___ Records shown ___
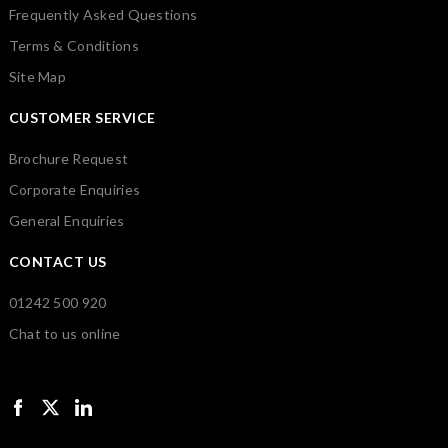
Frequently Asked Questions
Terms & Conditions
Site Map
CUSTOMER SERVICE
Brochure Request
Corporate Enquiries
General Enquiries
CONTACT US
01242 500 920
Chat to us online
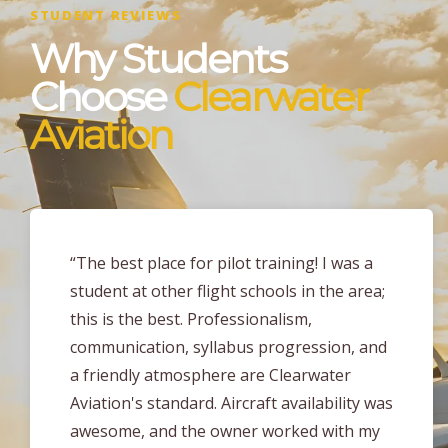
STUDENT REVIEWS
Why Students
Choose
Clearwater
Aviation
“I earned my PPL at Clearwater Aviation
about 2 months ago and the level of
training I received here is unmatched
compared to any other part 141 flight
school in the area! The instructors at
Clearwater Aviation are very enthusiastic,
flexible and take a tailored approach to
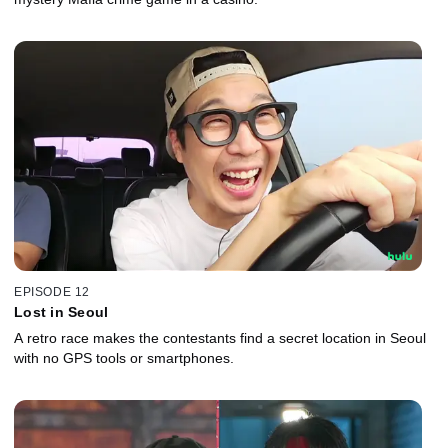
EPISODE 12
Lost in Seoul
A retro race makes the contestants find a secret location in Seoul
with no GPS tools or smartphones.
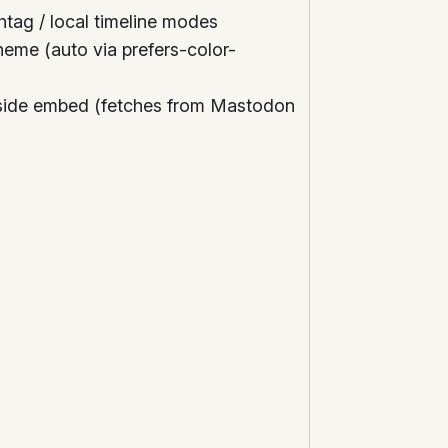
shtag / local timeline modes
heme (auto via prefers-color-
-side embed (fetches from Mastodon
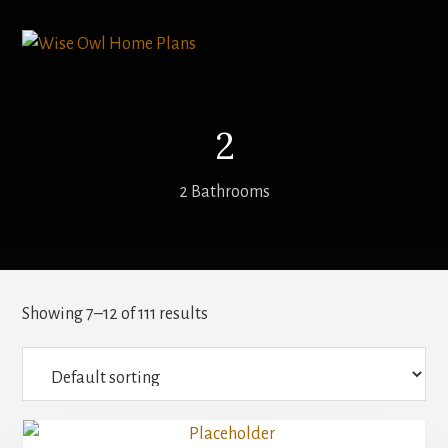
Skip
to
content
2
2 Bathrooms
Showing 7–12 of 111 results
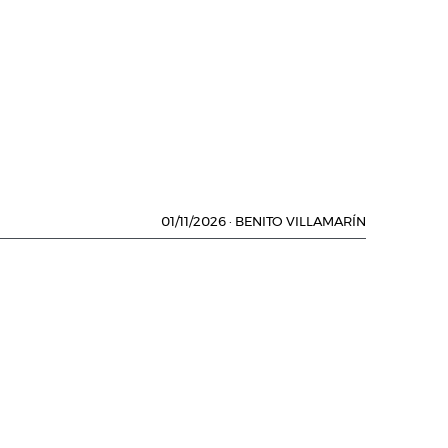
01/11/2026
·
BENITO VILLAMARÍN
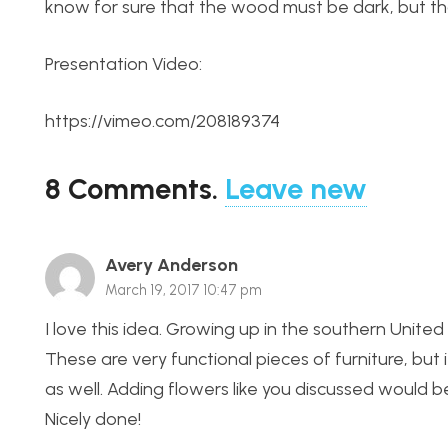
know for sure that the wood must be dark, but that
Presentation Video:
https://vimeo.com/208189374
8
Comments
.
Leave new
Avery Anderson
March 19, 2017 10:47 pm
I love this idea. Growing up in the southern Unite
These are very functional pieces of furniture, but 
as well. Adding flowers like you discussed would b
Nicely done!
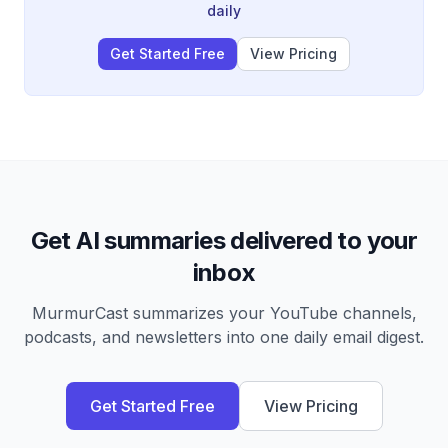
daily
Get Started Free
View Pricing
Get AI summaries delivered to your
inbox
MurmurCast summarizes your YouTube channels,
podcasts, and newsletters into one daily email digest.
Get Started Free
View Pricing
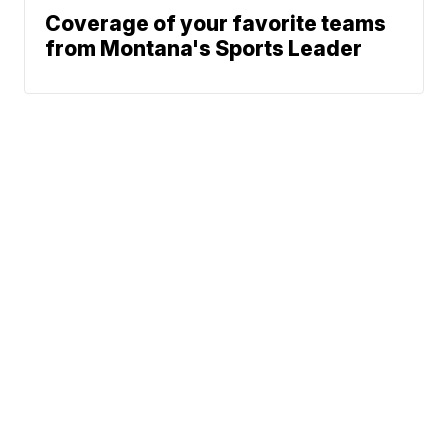
Coverage of your favorite teams
from Montana's Sports Leader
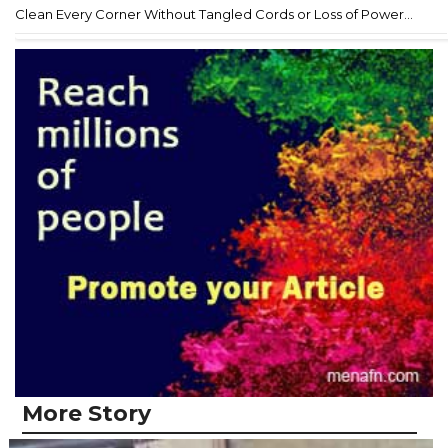
Clean Every Corner Without Tangled Cords or Loss of Power...
More Story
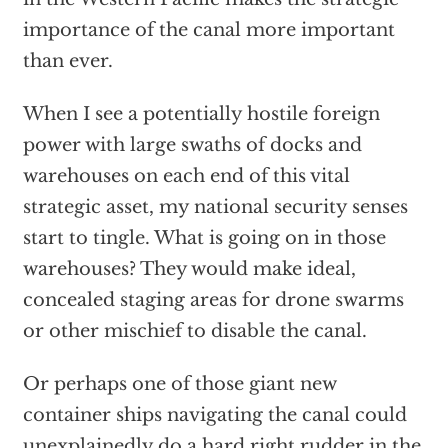
importance of the canal more important
than ever.
When I see a potentially hostile foreign
power with large swaths of docks and
warehouses on each end of this vital
strategic asset, my national security senses
start to tingle. What is going on in those
warehouses? They would make ideal,
concealed staging areas for drone swarms
or other mischief to disable the canal.
Or perhaps one of those giant new
container ships navigating the canal could
unexplainedly do a hard right rudder in the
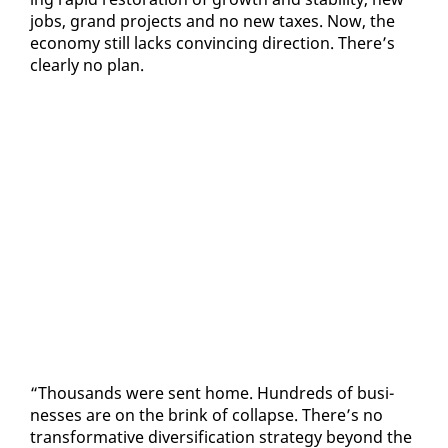
jobs, grand projects and no new tax­es. Now, the
econ­o­my still lacks con­vinc­ing di­rec­tion. There’s
clear­ly no plan.
“Thou­sands were sent home. Hun­dreds of busi­
ness­es are on the brink of col­lapse. There’s no
trans­for­ma­tive di­ver­si­fi­ca­tion strat­e­gy be­yond the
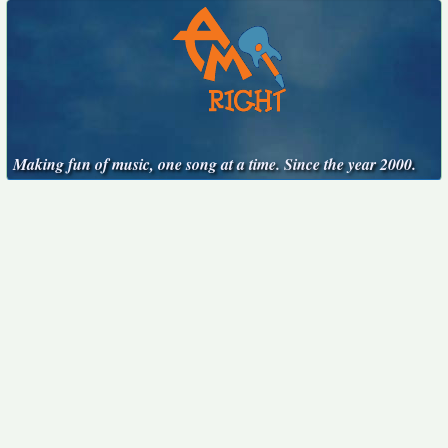
Making fun of music, one song at a time. Since the year 2000.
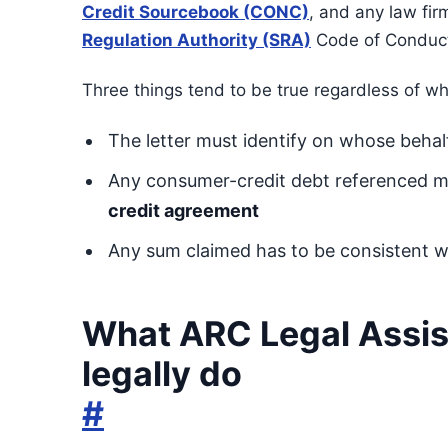
Credit Sourcebook (CONC)
, and any law fir
Regulation Authority (SRA)
Code of Conduc
Three things tend to be true regardless of wh
The letter must identify on whose behalf 
Any consumer-credit debt referenced 
credit agreement
Any sum claimed has to be consistent wit
What ARC Legal Assis
legally do
#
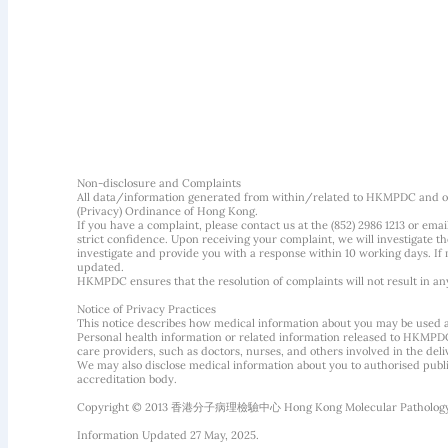
Non-disclosure and Complaints
All data/information generated from within/related to HKMPDC and our
(Privacy) Ordinance of Hong Kong.
If you have a complaint, please contact us at the (852) 2986 1213 or emai
strict confidence. Upon receiving your complaint, we will investigate
investigate and provide you with a response within 10 working days. If m
updated.
HKMPDC ensures that the resolution of complaints will not result in an
Notice of Privacy Practices
This notice describes how medical information about you may be used 
Personal health information or related information released to HKMPDC
care providers, such as doctors, nurses, and others involved in the deliv
We may also disclose medical information about you to authorised public
accreditation body.
Copyright © 2013 香港分子病理檢驗中心 Hong Kong Molecular Pathology Diag
Information Updated 27 May, 2025.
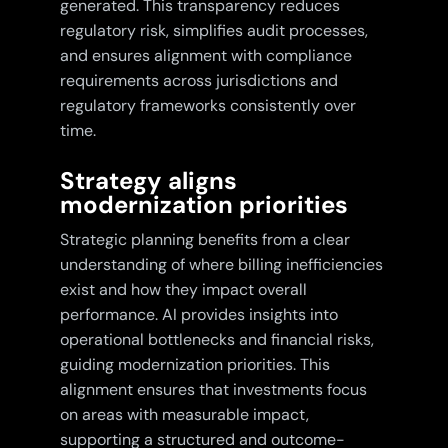
generated. This transparency reduces
regulatory risk, simplifies audit processes,
and ensures alignment with compliance
requirements across jurisdictions and
regulatory frameworks consistently over
time.
Strategy aligns
modernization priorities
Strategic planning benefits from a clear
understanding of where billing inefficiencies
exist and how they impact overall
performance. AI provides insights into
operational bottlenecks and financial risks,
guiding modernization priorities. This
alignment ensures that investments focus
on areas with measurable impact,
supporting a structured and outcome-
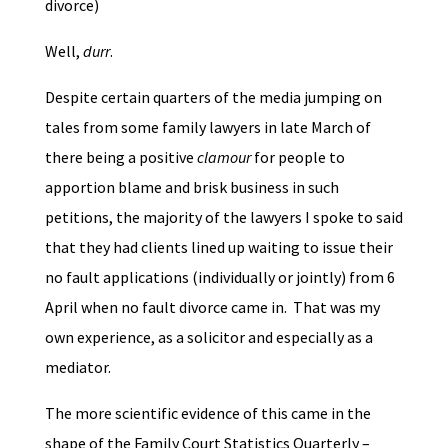
divorce)
Well,
durr
.
Despite certain quarters of the media jumping on
tales from some family lawyers in late March of
there being a positive
clamour
for people to
apportion blame and brisk business in such
petitions, the majority of the lawyers I spoke to said
that they had clients lined up waiting to issue their
no fault applications (individually or jointly) from 6
April when no fault divorce came in. That was my
own experience, as a solicitor and especially as a
mediator.
The more scientific evidence of this came in the
shape of the Family Court Statistics Quarterly –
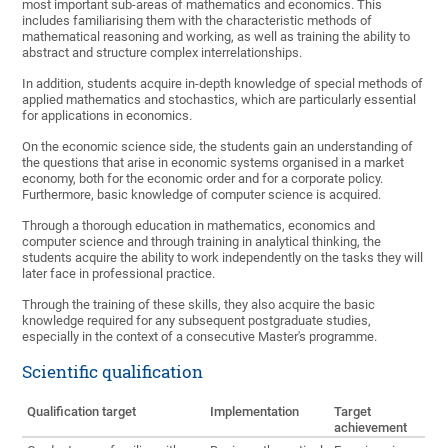
most important sub-areas of mathematics and economics. This
includes familiarising them with the characteristic methods of
mathematical reasoning and working, as well as training the ability to
abstract and structure complex interrelationships.
In addition, students acquire in-depth knowledge of special methods of
applied mathematics and stochastics, which are particularly essential
for applications in economics.
On the economic science side, the students gain an understanding of
the questions that arise in economic systems organised in a market
economy, both for the economic order and for a corporate policy.
Furthermore, basic knowledge of computer science is acquired.
Through a thorough education in mathematics, economics and
computer science and through training in analytical thinking, the
students acquire the ability to work independently on the tasks they will
later face in professional practice.
Through the training of these skills, they also acquire the basic
knowledge required for any subsequent postgraduate studies,
especially in the context of a consecutive Master's programme.
Scientific qualification
Qualification target
Implementation
Target
achievement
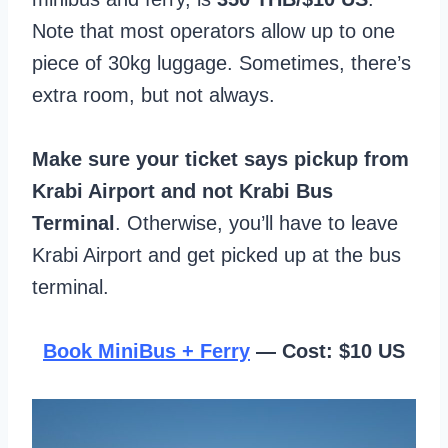
Note that most operators allow up to one
piece of 30kg luggage. Sometimes, there’s
extra room, but not always.
Make sure your ticket says pickup from
Krabi Airport and not Krabi Bus
Terminal
. Otherwise, you’ll have to leave
Krabi Airport and get picked up at the bus
terminal.
Book MiniBus + Ferry
— Cost: $10 US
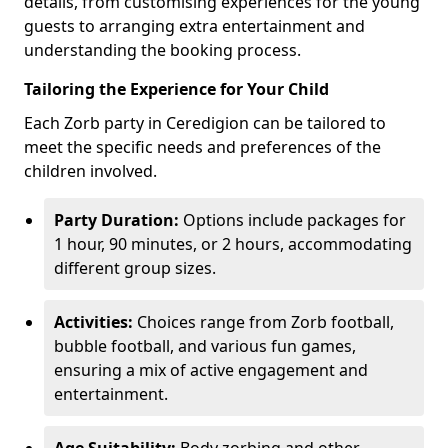
details, from customising experiences for the young
guests to arranging extra entertainment and
understanding the booking process.
Tailoring the Experience for Your Child
Each Zorb party in Ceredigion can be tailored to
meet the specific needs and preferences of the
children involved.
Party Duration:
Options include packages for
1 hour, 90 minutes, or 2 hours, accommodating
different group sizes.
Activities:
Choices range from Zorb football,
bubble football, and various fun games,
ensuring a mix of active engagement and
entertainment.
Age Suitability:
Body zorbing and other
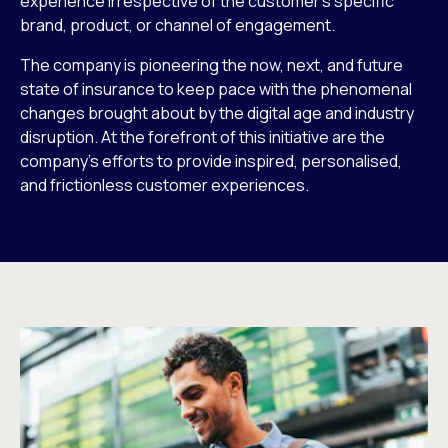
experience irrespective of the customer’s specific
brand, product, or channel of engagement.
The company is pioneering the now, next, and future
state of insurance to keep pace with the phenomenal
changes brought about by the digital age and industry
disruption. At the forefront of this initiative are the
company’s efforts to provide inspired, personalised,
and frictionless customer experiences.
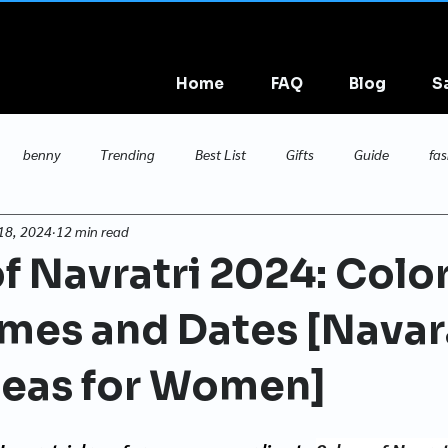
Home
FAQ
Blog
S
benny
Trending
Best List
Gifts
Guide
fas
18, 2024
12 min read
maternity
f Navratri 2024: Color
mes and Dates [Navar
deas for Women]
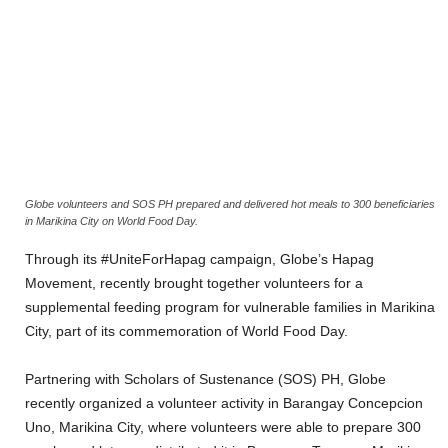
Globe volunteers and SOS PH prepared and delivered hot meals to 300 beneficiaries
in Marikina City on World Food Day.
Through its #UniteForHapag campaign, Globe’s Hapag
Movement, recently brought together volunteers for a
supplemental feeding program for vulnerable families in Marikina
City, part of its commemoration of World Food Day.
Partnering with Scholars of Sustenance (SOS) PH, Globe
recently organized a volunteer activity in Barangay Concepcion
Uno, Marikina City, where volunteers were able to prepare 300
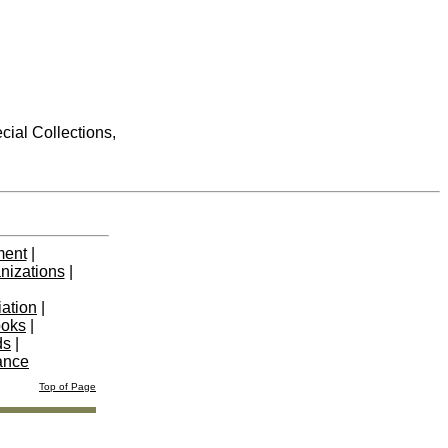
cial Collections,
ment
|
nizations
|
iation
|
ooks
|
ds
|
ance
Top of Page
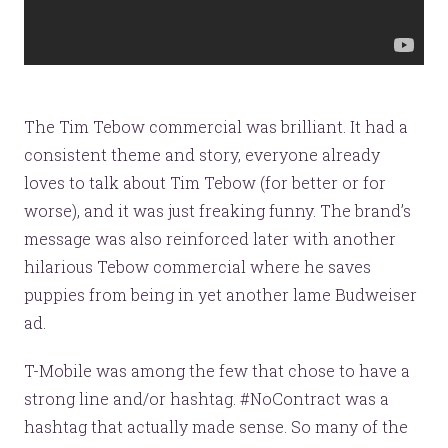
The Tim Tebow commercial was brilliant. It had a
consistent theme and story, everyone already
loves to talk about Tim Tebow (for better or for
worse), and it was just freaking funny. The brand’s
message was also reinforced later with another
hilarious Tebow commercial where he saves
puppies from being in yet another lame Budweiser
ad.
T-Mobile was among the few that chose to have a
strong line and/or hashtag. #NoContract was a
hashtag that actually made sense. So many of the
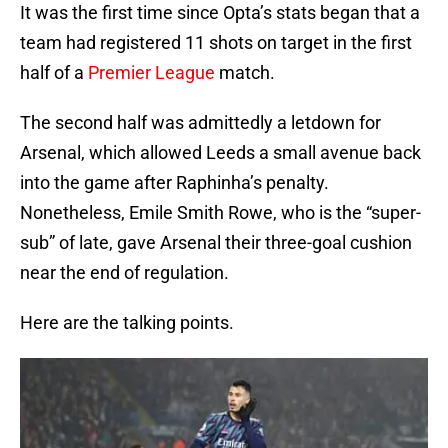
It was the first time since Opta’s stats began that a
team had registered 11 shots on target in the first
half of a
Premier League
match.
The second half was admittedly a letdown for
Arsenal, which allowed Leeds a small avenue back
into the game after Raphinha’s penalty.
Nonetheless, Emile Smith Rowe, who is the “super-
sub” of late, gave Arsenal their three-goal cushion
near the end of regulation.
Here are the talking points.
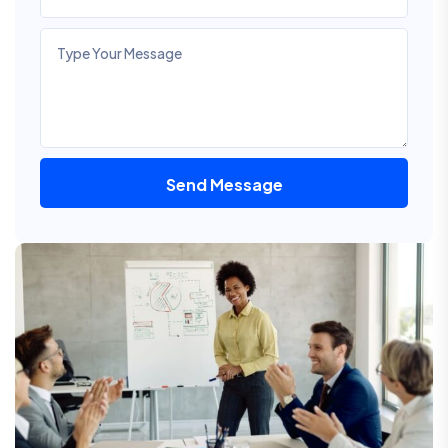
Send Message
Alternative:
___
* Required work *
When you copy the records above, keep every word exact but leave out the pictures.

* Answer to this task *
Frequently Asked Questions
Terms & Conditions
Site Map
CUSTOMER SERVICE
Brochure Request
Corporate Enquiries
General Enquiries
CONTACT US
01242 500 920
Chat to us online
STUDENT REVIEWS
Why Students
Choose
Clearwater
Aviation
“I earned my PPL at Clearwater Aviation
about 2 months ago and the level of
training I received here is unmatched
compared to any other part 141 flight
school in the area! The instructors at
Clearwater Aviation are very enthusiastic,
flexible and take a tailored approach to
EPISODE 12
Lost in Seoul
A retro race makes the contestants find a secret location in Seoul
with no GPS tools or smartphones.
shtag / local timeline modes
heme (auto via prefers-color-
-side embed (fetches from Mastodon
Skip
to
content
2
2 Bathrooms
Showing 7–12 of 111 results
01/11/2026
·
BENITO VILLAMARÍN
know for sure that the wood must be dark, but that
Presentation Video:
https://vimeo.com/208189374
8
Comments
.
Leave new
Avery Anderson
March 19, 2017 10:47 pm
I love this idea. Growing up in the southern Unite
These are very functional pieces of furniture, but 
as well. Adding flowers like you discussed would b
Nicely done!
daily
Get Started Free
View Pricing
Get AI summaries delivered to your
inbox
MurmurCast summarizes your YouTube channels,
podcasts, and newsletters into one daily email digest.
Get Started Free
View Pricing
Coverage of your favorite teams
from Montana's Sports Leader
Clean Every Corner Without Tangled Cords or Loss of Power...
More Story
importance of the canal more important
than ever.
When I see a potentially hostile foreign
power with large swaths of docks and
warehouses on each end of this vital
strategic asset, my national security senses
start to tingle. What is going on in those
warehouses? They would make ideal,
concealed staging areas for drone swarms
or other mischief to disable the canal.
Or perhaps one of those giant new
container ships navigating the canal could
unexplainedly do a hard right rudder in the
jobs, grand projects and no new tax­es. Now, the
econ­o­my still lacks con­vinc­ing di­rec­tion. There’s
clear­ly no plan.
“Thou­sands were sent home. Hun­dreds of busi­
ness­es are on the brink of col­lapse. There’s no
trans­for­ma­tive di­ver­si­fi­ca­tion strat­e­gy be­yond the
Making fun of music, one song at a time. Since the year 2000.
Credit Sourcebook (CONC)
, and any law fir
Regulation Authority (SRA)
Code of Conduc
Three things tend to be true regardless of wh
The letter must identify on whose behalf 
Any consumer-credit debt referenced 
credit agreement
Any sum claimed has to be consistent wit
What ARC Legal Assis
legally do
#
Non-disclosure and Complaints
All data/information generated from within/related to HKMPDC and our
(Privacy) Ordinance of Hong Kong.
If you have a complaint, please contact us at the (852) 2986 1213 or emai
strict confidence. Upon receiving your complaint, we will investigate
investigate and provide you with a response within 10 working days. If m
updated.
HKMPDC ensures that the resolution of complaints will not result in an
Notice of Privacy Practices
This notice describes how medical information about you may be used 
Personal health information or related information released to HKMPDC
care providers, such as doctors, nurses, and others involved in the deliv
We may also disclose medical information about you to authorised public
accreditation body.
Copyright © 2013 香港分子病理檢驗中心 Hong Kong Molecular Pathology Diag
Information Updated 27 May, 2025.
generated. This transparency reduces
regulatory risk, simplifies audit processes,
and ensures alignment with compliance
requirements across jurisdictions and
regulatory frameworks consistently over
time.
Strategy aligns
modernization priorities
Strategic planning benefits from a clear
understanding of where billing inefficiencies
exist and how they impact overall
performance. AI provides insights into
operational bottlenecks and financial risks,
guiding modernization priorities. This
alignment ensures that investments focus
on areas with measurable impact,
supporting a structured and outcome-
divorce)
Well,
durr
.
Despite certain quarters of the media jumping on
tales from some family lawyers in late March of
there being a positive
clamour
for people to
apportion blame and brisk business in such
petitions, the majority of the lawyers I spoke to said
that they had clients lined up waiting to issue their
no fault applications (individually or jointly) from 6
April when no fault divorce came in. That was my
own experience, as a solicitor and especially as a
mediator.
The more scientific evidence of this came in the
shape of the Family Court Statistics Quarterly –
most important sub-areas of mathematics and economics. This
includes familiarising them with the characteristic methods of
mathematical reasoning and working, as well as training the ability to
abstract and structure complex interrelationships.
In addition, students acquire in-depth knowledge of special methods of
applied mathematics and stochastics, which are particularly essential
for applications in economics.
On the economic science side, the students gain an understanding of
the questions that arise in economic systems organised in a market
economy, both for the economic order and for a corporate policy.
Furthermore, basic knowledge of computer science is acquired.
Through a thorough education in mathematics, economics and
computer science and through training in analytical thinking, the
students acquire the ability to work independently on the tasks they will
later face in professional practice.
Through the training of these skills, they also acquire the basic
knowledge required for any subsequent postgraduate studies,
especially in the context of a consecutive Master's programme.
Scientific qualification
Qualification target
Implementation
Target
achievement
Note that most operators allow up to one
piece of 30kg luggage. Sometimes, there’s
extra room, but not always.
Make sure your ticket says pickup from
Krabi Airport and not Krabi Bus
Terminal
. Otherwise, you’ll have to leave
Krabi Airport and get picked up at the bus
terminal.
Book MiniBus + Ferry
— Cost: $10 US
details, from customising experiences for the young
guests to arranging extra entertainment and
understanding the booking process.
Tailoring the Experience for Your Child
Each Zorb party in Ceredigion can be tailored to
meet the specific needs and preferences of the
children involved.
Party Duration:
Options include packages for
1 hour, 90 minutes, or 2 hours, accommodating
different group sizes.
Activities:
Choices range from Zorb football,
bubble football, and various fun games,
ensuring a mix of active engagement and
entertainment.
Age Suitability:
Body zorbing and other
experience irrespective of the customer’s specific
brand, product, or channel of engagement.
The company is pioneering the now, next, and future
state of insurance to keep pace with the phenomenal
changes brought about by the digital age and industry
disruption. At the forefront of this initiative are the
company’s efforts to provide inspired, personalised,
and frictionless customer experiences.
Home
FAQ
Blog
S
benny
Trending
Best List
Gifts
Guide
fas
18, 2024
12 min read
maternity
f Navratri 2024: Color
mes and Dates [Navar
deas for Women]
Globe volunteers and SOS PH prepared and delivered hot meals to 300 beneficiaries
in Marikina City on World Food Day.
Through its #UniteForHapag campaign, Globe’s Hapag
Movement, recently brought together volunteers for a
supplemental feeding program for vulnerable families in Marikina
City, part of its commemoration of World Food Day.
Partnering with Scholars of Sustenance (SOS) PH, Globe
recently organized a volunteer activity in Barangay Concepcion
Uno, Marikina City, where volunteers were able to prepare 300
cial Collections,
ment
|
nizations
|
iation
|
ooks
|
ds
|
ance
Top of Page
The Tim Tebow commercial was brilliant. It had a
consistent theme and story, everyone already
loves to talk about Tim Tebow (for better or for
worse), and it was just freaking funny. The brand’s
message was also reinforced later with another
hilarious Tebow commercial where he saves
puppies from being in yet another lame Budweiser
ad.
T-Mobile was among the few that chose to have a
strong line and/or hashtag. #NoContract was a
hashtag that actually made sense. So many of the
It was the first time since Opta’s stats began that a
team had registered 11 shots on target in the first
half of a
Premier League
match.
The second half was admittedly a letdown for
Arsenal, which allowed Leeds a small avenue back
into the game after Raphinha’s penalty.
Nonetheless, Emile Smith Rowe, who is the “super-
sub” of late, gave Arsenal their three-goal cushion
near the end of regulation.
Here are the talking points.
Send Message
Alternative:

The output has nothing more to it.